Эмоциональная гибкость (Дэвид) - страница 135

Конечно, когда страшно ребенку, у родителей часто возникает страх перед страхом – мы боимся, что нежелание ребенка испытать свои силы влечет какие-то последствия для его развития (или, хуже того, для мнения окружающих о наших родительских качествах). Мы беспокоимся о том, что это сопротивление может дорого обойтись нашему сыну или дочери. Мы желаем своим детям счастья, а поскольку часто видим, в каком направлении им надо двигаться, начинаем их подталкивать, полагая, что так они поймут: то, что их пугает, на самом деле не так уж и страшно. Но как мы уже знаем, быть эмоционально гибким не значит совершать те или иные поступки потому, что так надо, или потому, что кто-то так сказал. Это значит самостоятельно и осознанно делать собственный выбор. И дети тоже на это способны.
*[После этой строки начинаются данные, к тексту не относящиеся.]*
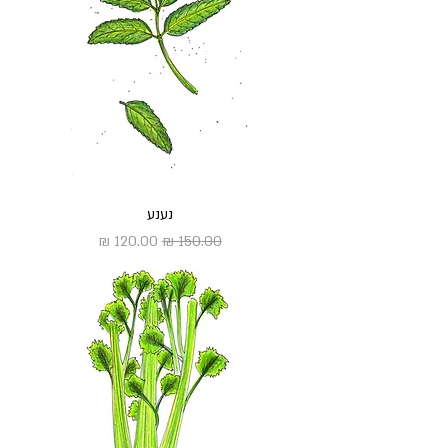
נענע
מחיר רגיל
מחיר מבצע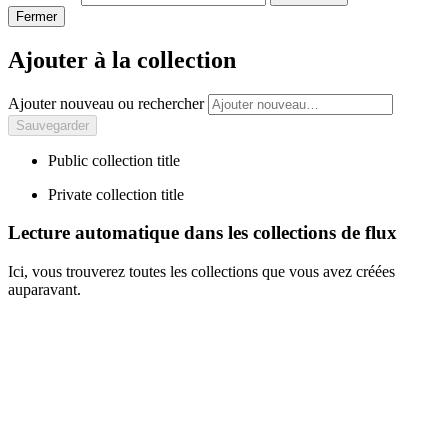
Fermer
Ajouter à la collection
Ajouter nouveau ou rechercher
Public collection title
Private collection title
Lecture automatique dans les collections de flux
Ici, vous trouverez toutes les collections que vous avez créées
auparavant.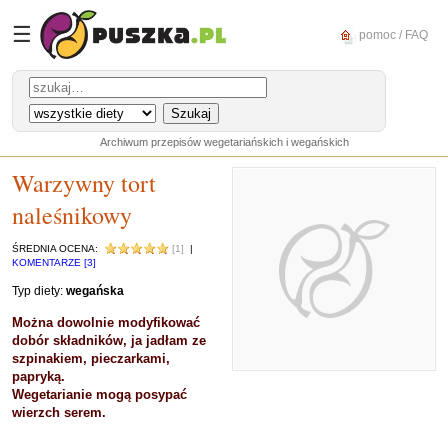
☰
pomoc / FAQ
Archiwum przepisów wegetariańskich i wegańskich
Warzywny tort
naleśnikowy
ŚREDNIA OCENA:
[1]
|
KOMENTARZE [3]
Typ diety:
wegańska
Można dowolnie modyfikować
dobór składników, ja jadłam ze
szpinakiem, pieczarkami,
papryką.
Wegetarianie mogą posypać
wierzch serem.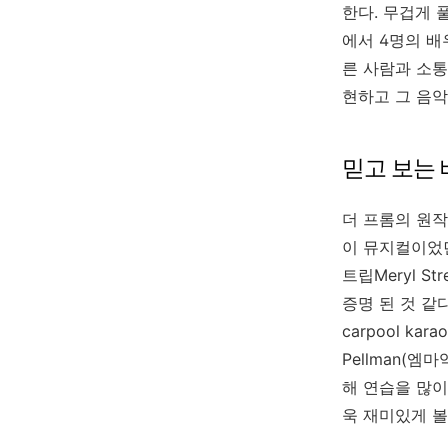
한다
.
무겁게 
에서
4
명의 배
른 사람과 소통
현하고 그 음악
믿고 보는
더 프롬의 원
이 뮤지컬이었던
트립Meryl Str
증명 된 것 같
carpool k
Pellman
(
엠마
해 연습을 많이
욱 재미있게 볼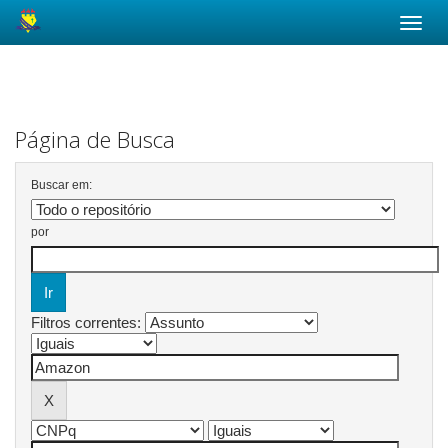
Skip
navigation
Página de Busca
Buscar em:
por
Filtros correntes: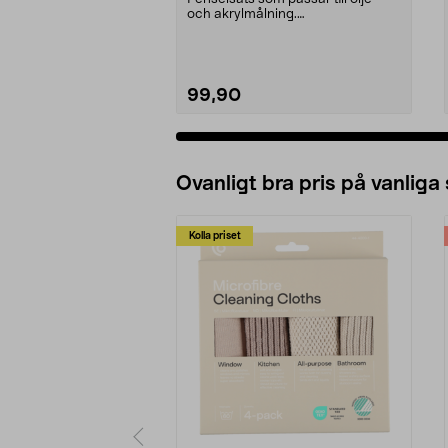
och akrylmålning.
Konstnärspenslar med svinbors...
99,90
Ovanligt bra pris på vanliga
Kolla priset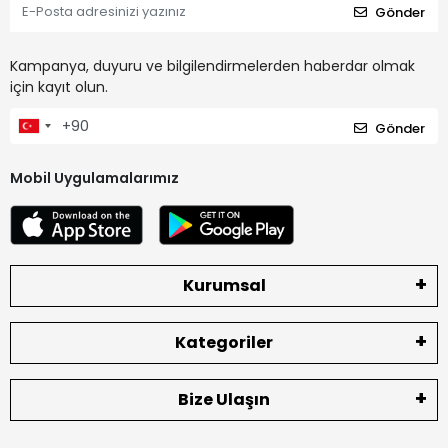
Gönder
Kampanya, duyuru ve bilgilendirmelerden haberdar olmak
için kayıt olun.
Gönder
Mobil Uygulamalarımız
Kurumsal
Kategoriler
Bize Ulaşın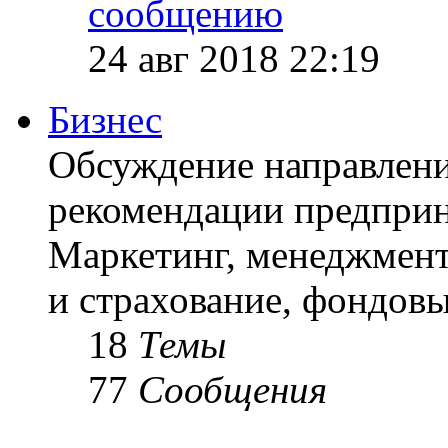
24 авг 2018 22:19
Бизнес
Обсуждение направлени
рекомендации предприн
Маркетинг, менеджмент
и страхование, фондовы
18
Темы
77
Сообщения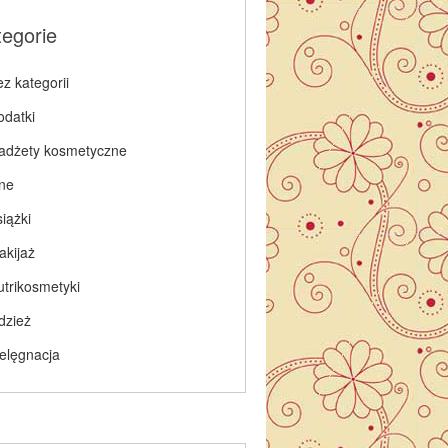
tegorie
z kategorii
odatki
adżety kosmetyczne
nne
iążki
akijaż
utrikosmetyki
dzież
ielęgnacja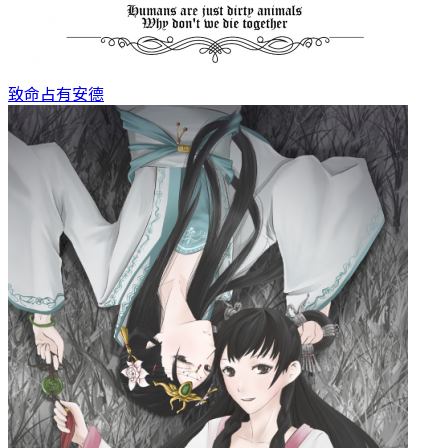
致命占有
安德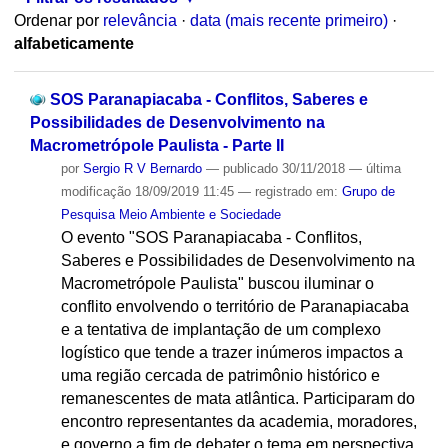
Ordenar por
relevância
·
data (mais recente primeiro)
·
alfabeticamente
SOS Paranapiacaba - Conflitos, Saberes e
Possibilidades de Desenvolvimento na
Macrometrópole Paulista - Parte II
por
Sergio R V Bernardo
—
publicado
30/11/2018
—
última
modificação
18/09/2019 11:45
— registrado em:
Grupo de
Pesquisa Meio Ambiente e Sociedade
O evento "SOS Paranapiacaba - Conflitos,
Saberes e Possibilidades de Desenvolvimento na
Macrometrópole Paulista" buscou iluminar o
conflito envolvendo o território de Paranapiacaba
e a tentativa de implantação de um complexo
logístico que tende a trazer inúmeros impactos a
uma região cercada de patrimônio histórico e
remanescentes de mata atlântica. Participaram do
encontro representantes da academia, moradores,
e governo a fim de debater o tema em perspectiva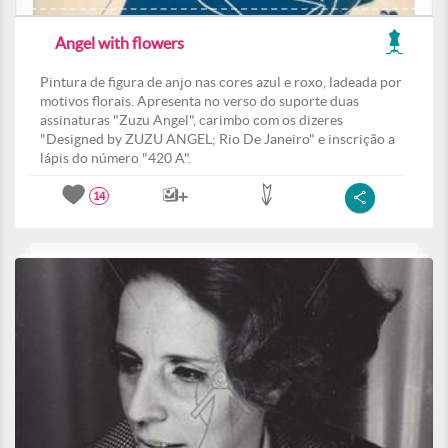
Angel with flowers
Pintura de figura de anjo nas cores azul e roxo, ladeada por
motivos florais. Apresenta no verso do suporte duas
assinaturas "Zuzu Angel", carimbo com os dizeres
"Designed by ZUZU ANGEL; Rio De Janeiro" e inscrição a
lápis do número "420 A".
14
Когда Ноа замер на краю трамплина – в буквальном и переносном смысле, – я могла бы навязать ему свою волю, высказав то, в чем не сомневалась: если он решится прыгнуть, ничего страшного не произойдет и потом он будет только рад. Либо я могла бы преуменьшить его тревоги: «Не глупи! Смотри, как весело твоим друзьям. Ты же не хочешь упустить такую возможность?»

Вместо этого я начала с сыном разговор, который мы продолжили уже дома. После того как он признал, что ему страшно, мы поговорили о том, какие чувства он будет испытывать, если прыгнет (восторг и гордость) и если не прыгнет (небольшое облегчение, но большое разочарование в себе), и, наконец, о самом главном – о том, что он может шагнуть вперед, несмотря на страх, и прыгнуть потому, что это для него важно.

Другими словами, прежде всего я его убедила встретить свой страх лицом к лицу.

Эволюция не зря приучила нас бояться высоты, и нет ничего постыдного в том, чтобы не сразу свыкнуться с противоестественной мыслью, что прыгнуть с метровой высоты в четырехметровую толщу хлорированной воды – это разумный поступок.

Просто признав, какое чувство он испытывает, Ноа стал по-другому воспринимать свой страх, что позволило ему разграничить эмоцию и желаемое достижение. А это значило дистанцироваться и от физических проявлений страха (таких как подъем уровня кортизола, учащение пульса, учащенное дыхание), и от сценариев, заставляющих сомневаться в себе, которые уже могли у него сформироваться в таком юном возрасте.

Затем мы рассмотрели причины, по которым он искренне хотел спрыгнуть с трамплина: веселье, острые ощущения, игра с товарищами. При этом я постаралась дать ему понять, что решение – прыгать или не прыгать – должен принимать только он сам. Невзирая на давление сверстников, мотивация прыгнуть с трамплина формулировалась не через «надо», но ее можно было сформулировать через «хочу».